■ WORK ORDER A:
Turn the listing into a JSON list of strings with one string per line. Start at the line that contains "Are the bars" and end at the last line of the listing, leaving out blank lines and the pictures.

**** SOURCE EXTRACT

I knew only one aria, Va tacito with horns,
from this opera of 1723/24 by the 38 year old Handel, then at the height
of his powers (Giulio Cesare has been revived recently in Amsterdam
). After The Early Opera Company's performance, I
am not at all minded to quarrel with the musicologist David Vickers,
who believes it is 'arguably the greatest of Handel's extant 38 operas',
which were composed for leisured times and need context to make their
proper effect; there are dangers in those CDs bringing together a string
of highlight arias. In my Classical Catalogue (slightly out-of-date
- it is too costly to purchase twice a year!) Giulio Cesare is
conspicuously absent, but the BBC Music Magazine had a cover CD of Handel
arias, with Lorraine Hunt singing Va tacito magnificently.
Christian Curnyn has made a specialty of semi-staged
presentations of Handel operas and I recall, with the greatest pleasure,
reviewing long ago The Early Opera Company's production of one of them
in a City church. Costume and props accrued gradually through three
acts; in the last lighting was cunningly deployed, timed to perfection
as darkness descended outside in The Strand. The semi-staging at St
John's too was discreet and completely effective, credible relationships
sketched in with appropriate gesture and by attention to reactions between
the larger than life characters pursuing their amours and political
destinies, and nothing to distract from the centrality of the music,
which is what had brought us together to hear the old story retold in
Nicola Haym's version for Handel.
Things warmed up slowly. The programme synopsis was
skimpy, so it took a little time to work things out; there were no texts
provided, nor surtitles, to help us through the lengthy Italian recits.

********

■ WORK ORDER B:
Name every person mentioned in the opera review.

**** RECORDED DATA

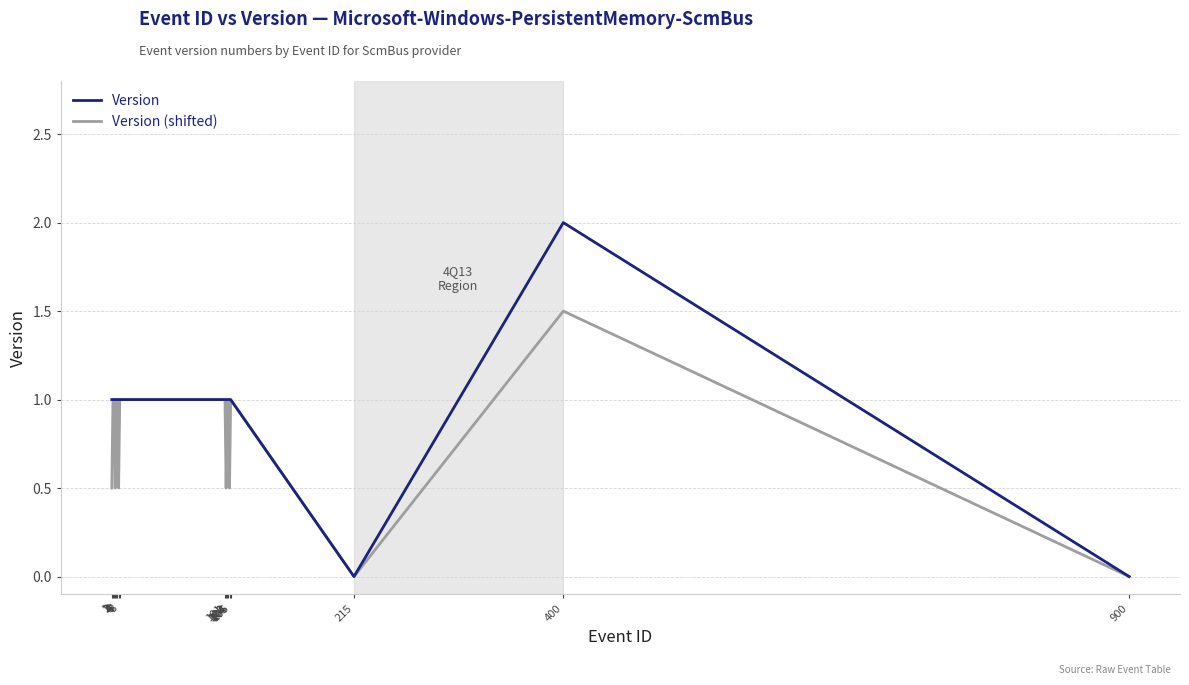

What value does the Version series have at 400?

2.0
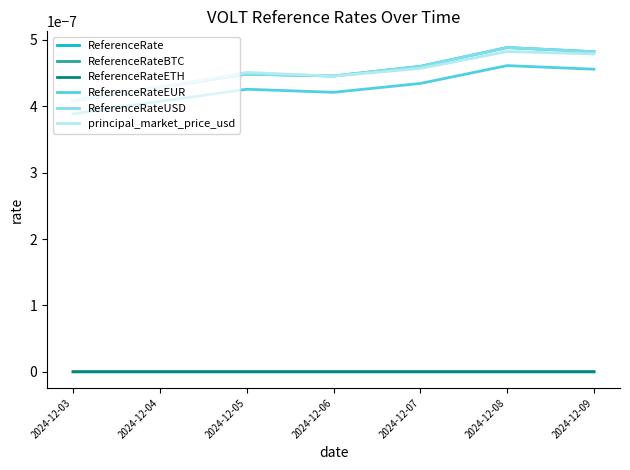

True or false: ReferenceRateUSD and ReferenceRateEUR intersect in this chart.

False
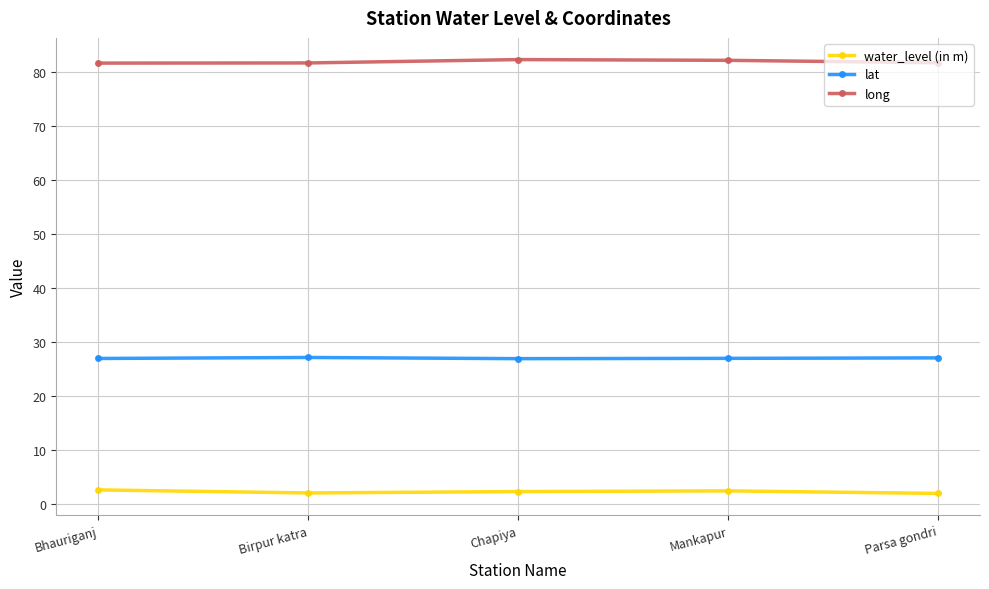

What is the minimum value for water_level (in m)?

2.0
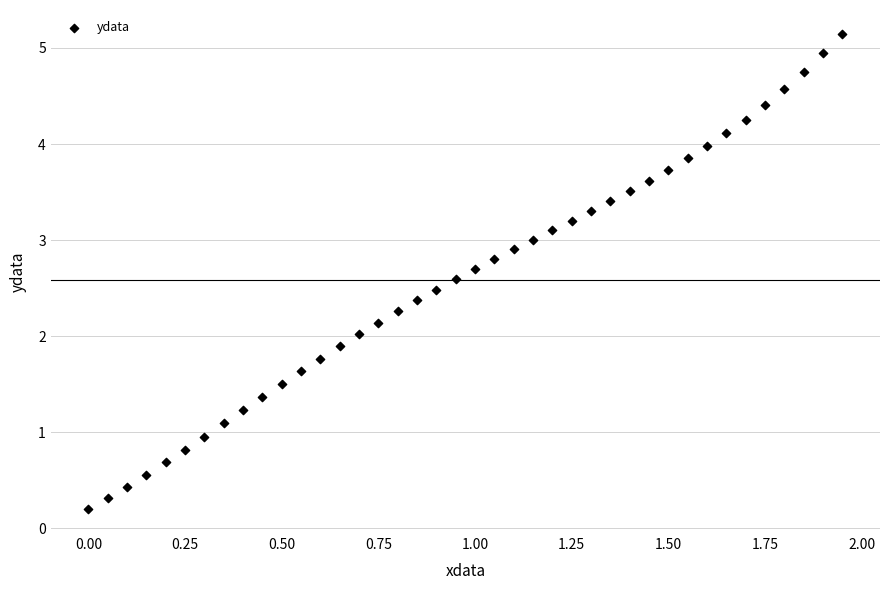

What is the range of X values (max minus min)?

1.9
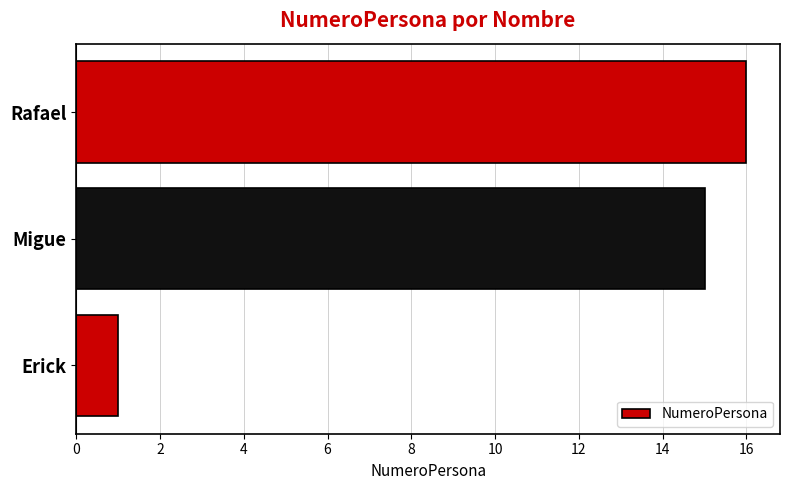

How many data points does each series have?

3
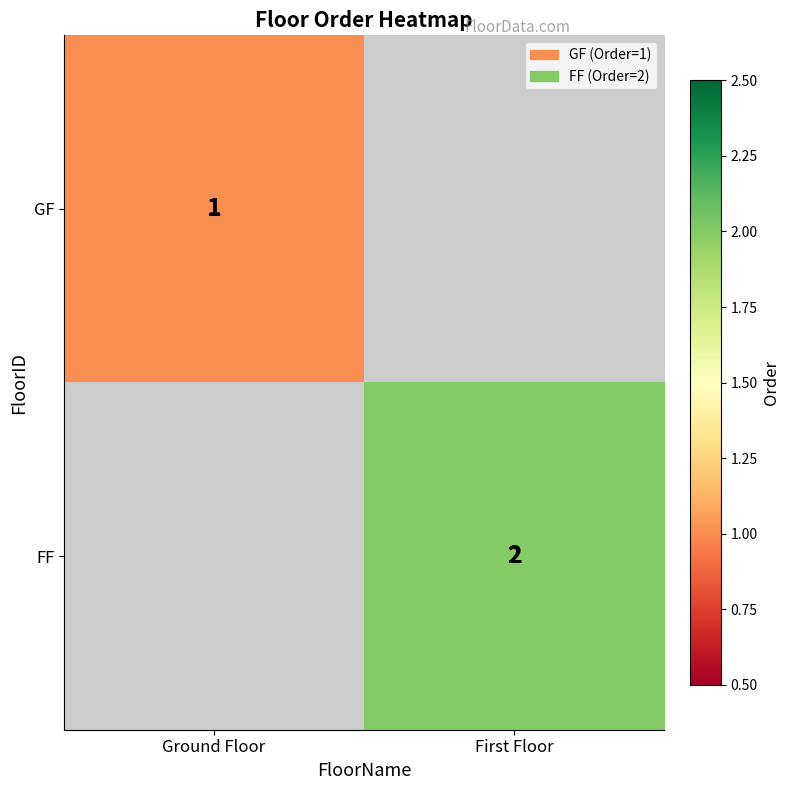

The GF series shows 1 at Ground Floor. True or false?

True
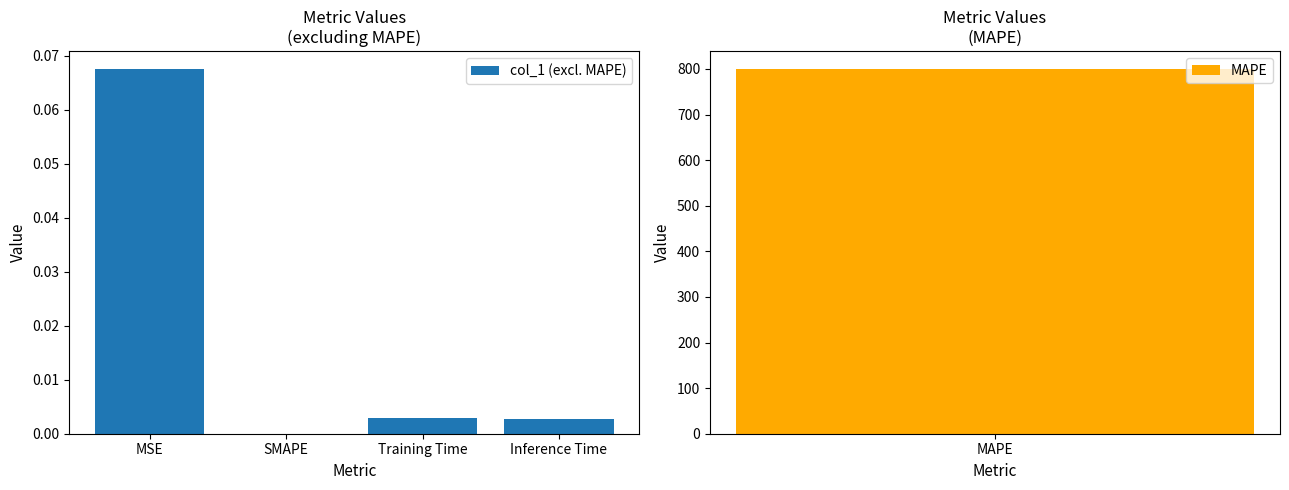

Are the bars grouped side by side (vs. stacked)?

No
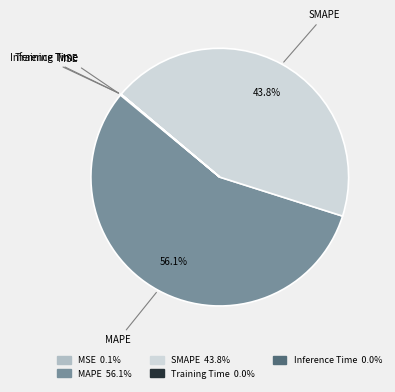

Which slice represents more than half of the pie?

MAPE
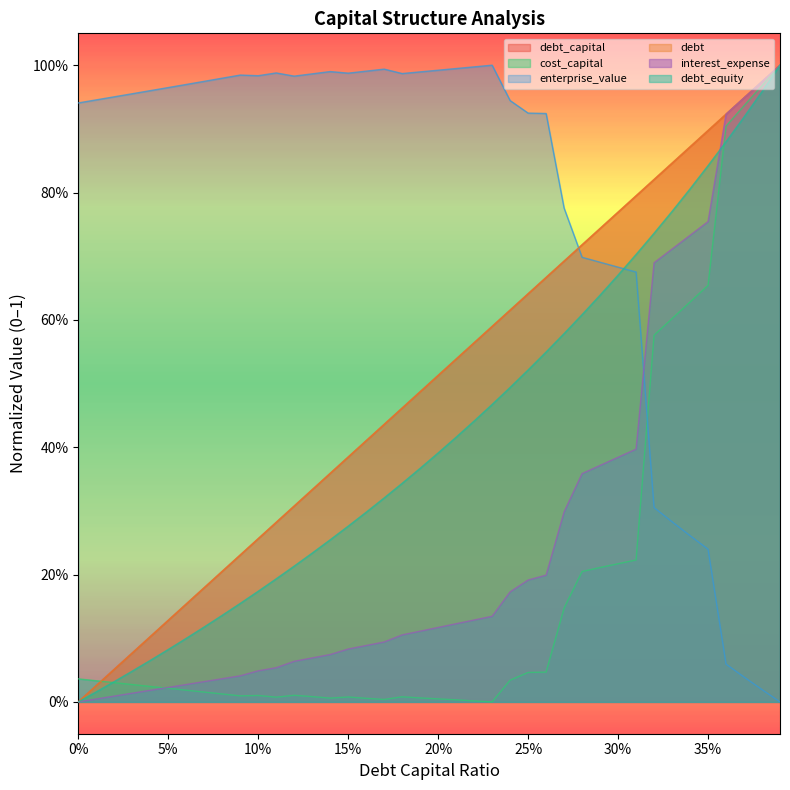

True or false: interest_expense has more than 2 points higher than both neighbors.

False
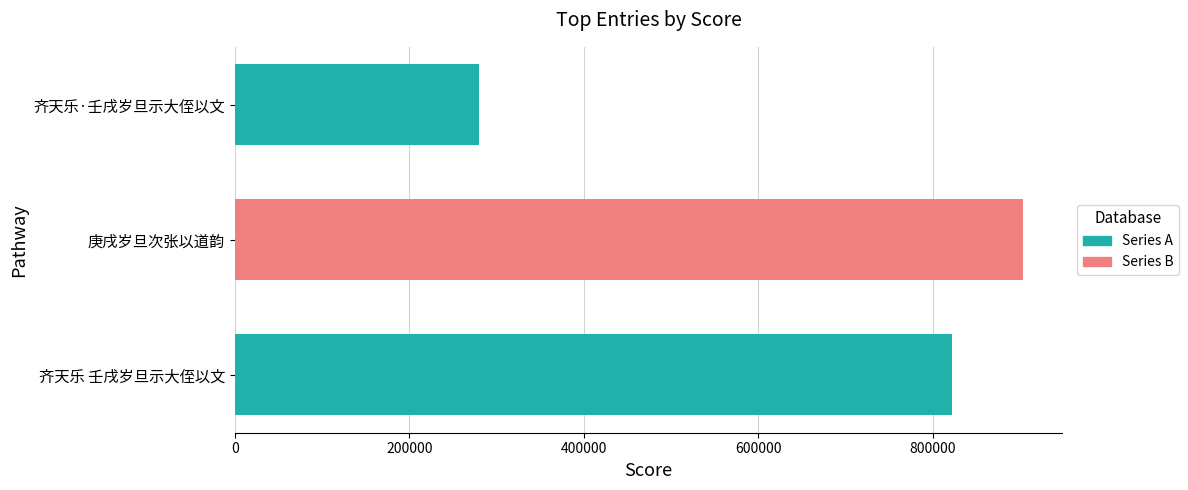

Reading bottom to top, what are all the values shown in this chart?

822615	903263	279336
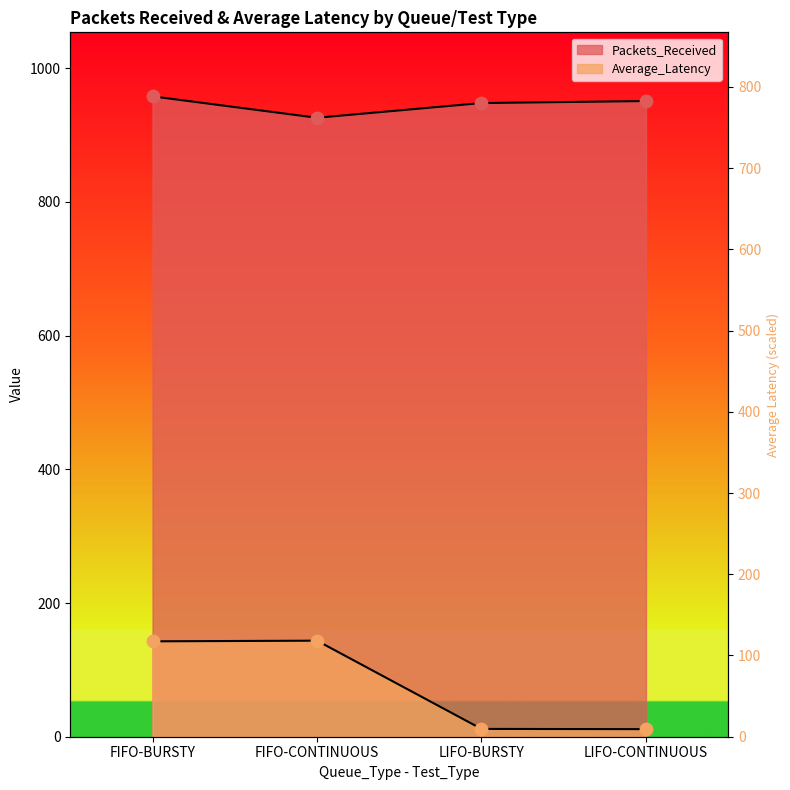

At how many categories does at least one series exceed 792?

4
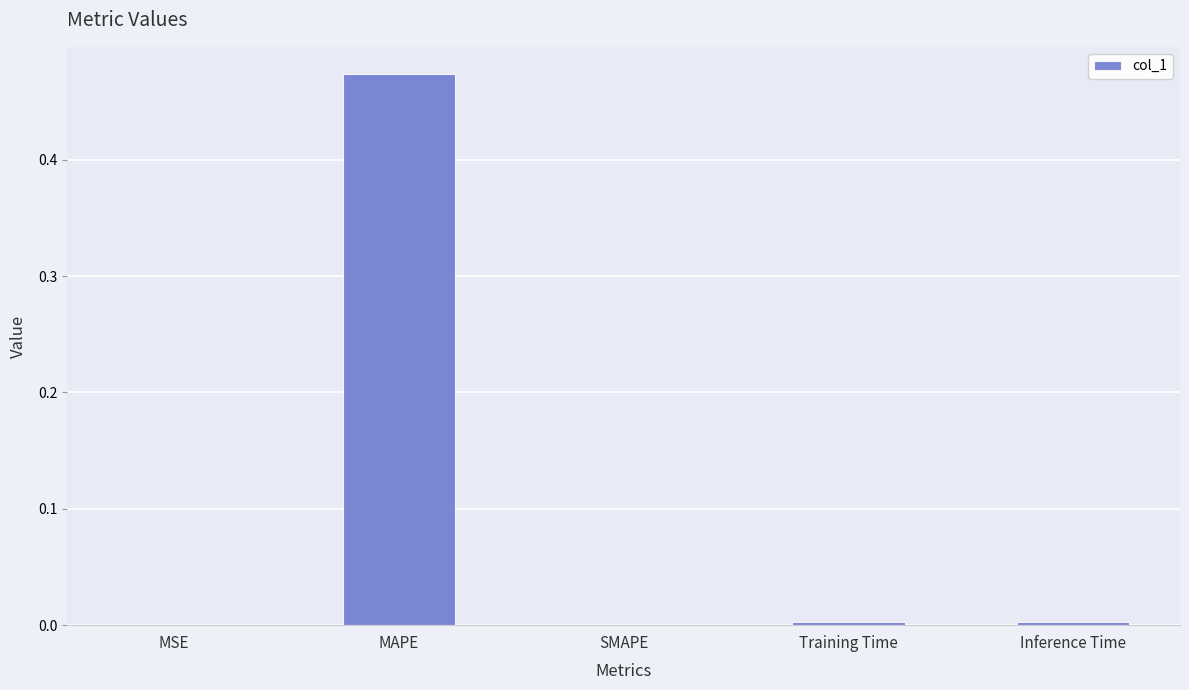

How many series are shown in this chart?

1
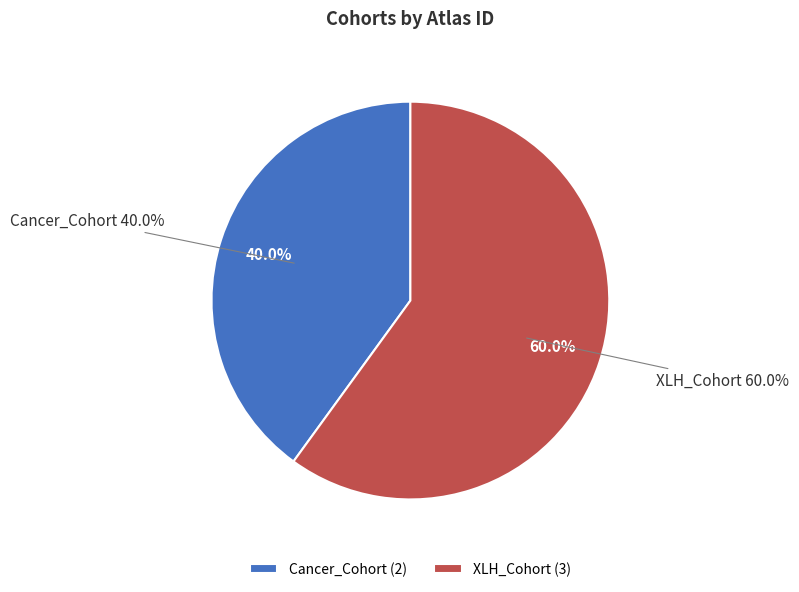

What percentage is the XLH_Cohort slice, to the nearest percent?

60%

********

■ RESPONSE AREA A:
[
  "Are the bars grouped side by side (vs. stacked)?",
  "No",
  "Which slice represents more than half of the pie?",
  "MAPE",
  "True or false: interest_expense has more than 2 points higher than both neighbors.",
  "False",
  "Reading bottom to top, what are all the values shown in this chart?",
  "822615\t903263\t279336",
  "At how many categories does at least one series exceed 792?",
  "4",
  "How many series are shown in this chart?",
  "1",
  "What percentage is the XLH_Cohort slice, to the nearest percent?",
  "60%"
]

■ RESPONSE AREA B:
Handel, David Vickers, Lorraine Hunt, Christian Curnyn, Nicola Haym